RASCOE: And sort of - it's kind of like goes by - and this is something I would hear all the time growing up. It would say, OK, well, you got book sense, but you don't have no common sense, right?

ROSENBERG: Yes.

RASCOE: ...Like, the idea that these people were able to have somebody get over on them because they didn't have, like, a sort of street sense that said, this girl is lying.

ROSENBERG: Yes.

RASCOE: They're lying to you - or like, you know, this man is asking you for all this money with the Tinder swindler. Like, he don't have no money. He don't work for the FBI, whoever. That's - these are lies. (Laughter) Like...

ROSENBERG: Yeah, absolutely. And I think that a lot of these stories get at, you know, the myths that people want to believe in and how far folks will go to convince themselves that they are participating in a sort of enabling (ph) story, right? I mean, look; I have a lot of sympathy for some of the victims of these crimes, right? It's - with Theranos in particular, there were ordinary people who lost money.

RASCOE: Right, yes.

ROSENBERG: There were ordinary people who got bad blood test results. But they were guilty of nothing more than sort of believing what was presented to them in a kind of mundane way. It's the people at the top who convinced themselves that they were, you know, enabling some genius, that they were smart enough to have seized on something that no one else saw. Those are the people who I think really revealed themselves by falling for some of these scams.

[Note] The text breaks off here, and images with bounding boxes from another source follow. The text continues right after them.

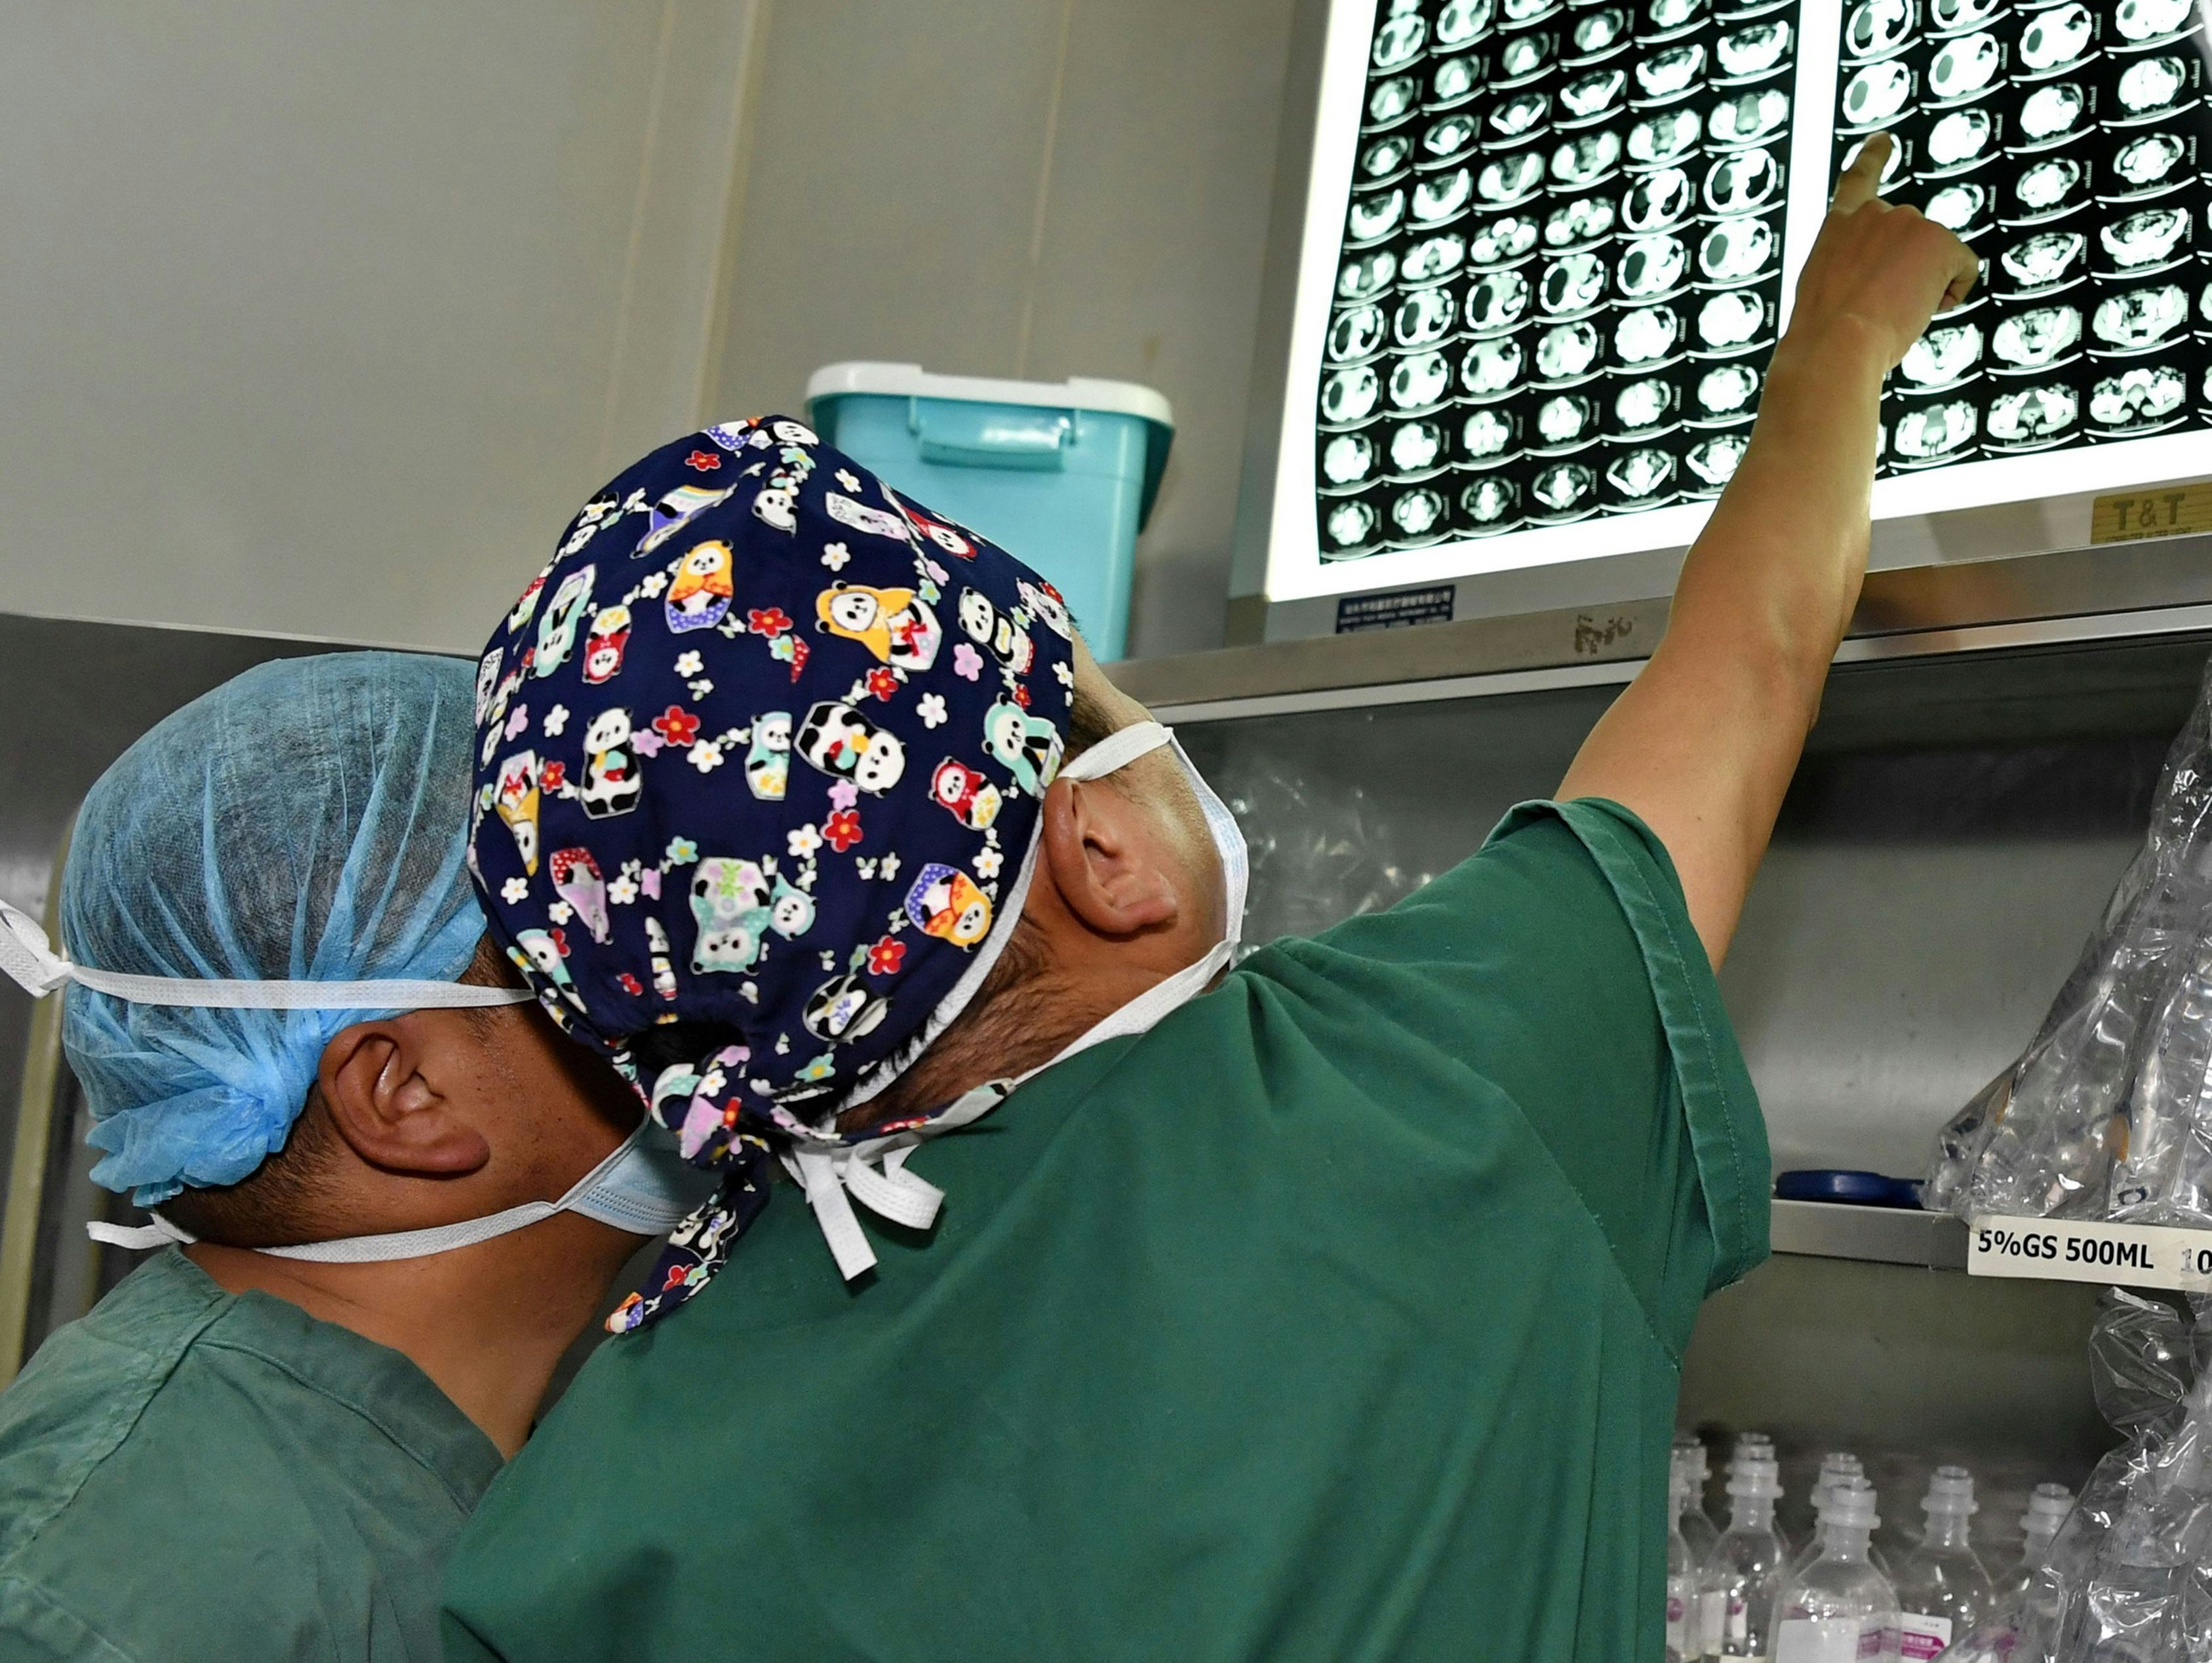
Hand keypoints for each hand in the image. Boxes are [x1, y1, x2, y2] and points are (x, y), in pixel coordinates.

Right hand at [1781, 133, 1979, 371]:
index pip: (1859, 178)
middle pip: (1913, 239)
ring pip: (1936, 259)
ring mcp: (1909, 222)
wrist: (1835, 344)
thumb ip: (1852, 265)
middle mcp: (1875, 213)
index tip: (1883, 139)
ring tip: (1890, 310)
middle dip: (1907, 272)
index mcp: (1839, 225)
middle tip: (1879, 305)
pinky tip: (1922, 308)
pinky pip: (1963, 271)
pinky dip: (1950, 294)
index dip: (1874, 155)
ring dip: (1923, 286)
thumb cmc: (1826, 332)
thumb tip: (1880, 284)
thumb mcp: (1826, 287)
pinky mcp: (1940, 241)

RASCOE: Con artists, like, have a way of compelling people through their lies and misrepresentations. But they're good at it - and getting people to, like, separate them from their money or their name or their prestige. I mean, that is the part that is fascinating to me.

ROSENBERG: Yes. And, I mean, look. We - the last president of the United States was someone who, you know, practiced kind of puffery and exaggeration for his entire career. And I think it's very easy to look at Trump and Trump voters and say, I would never be convinced by anything like that; I would never fall for anything like that. But the truth is, everybody has a mode of communication that they're vulnerable to, right? I mean, everyone has a narrative or a script that is kind of their soft spot. And, you know, whether that's the desire to be on the ground floor of, you know, incredibly groundbreaking medical technology - everyone has an area where they're vulnerable or they're less skeptical. You know, I think, as much as it's easy to look at these stories and be triumphal - and I think that's one of the real pleasures of them - it's also a little bit of a warning too, right? It's like, you know, we can tell ourselves that we never would've fallen for Elizabeth Holmes, and we never would've fallen for Anna Sorokin, but we might have fallen for somebody.

RASCOE: Yeah.

ROSENBERG: ...And keeping an eye out for that, never being too sure that you're not a mark, I think, is a sign of healthy skepticism.

RASCOE: Alyssa Rosenberg, columnist for The Washington Post, thank you for being with us.

ROSENBERG: Thank you so much for having me.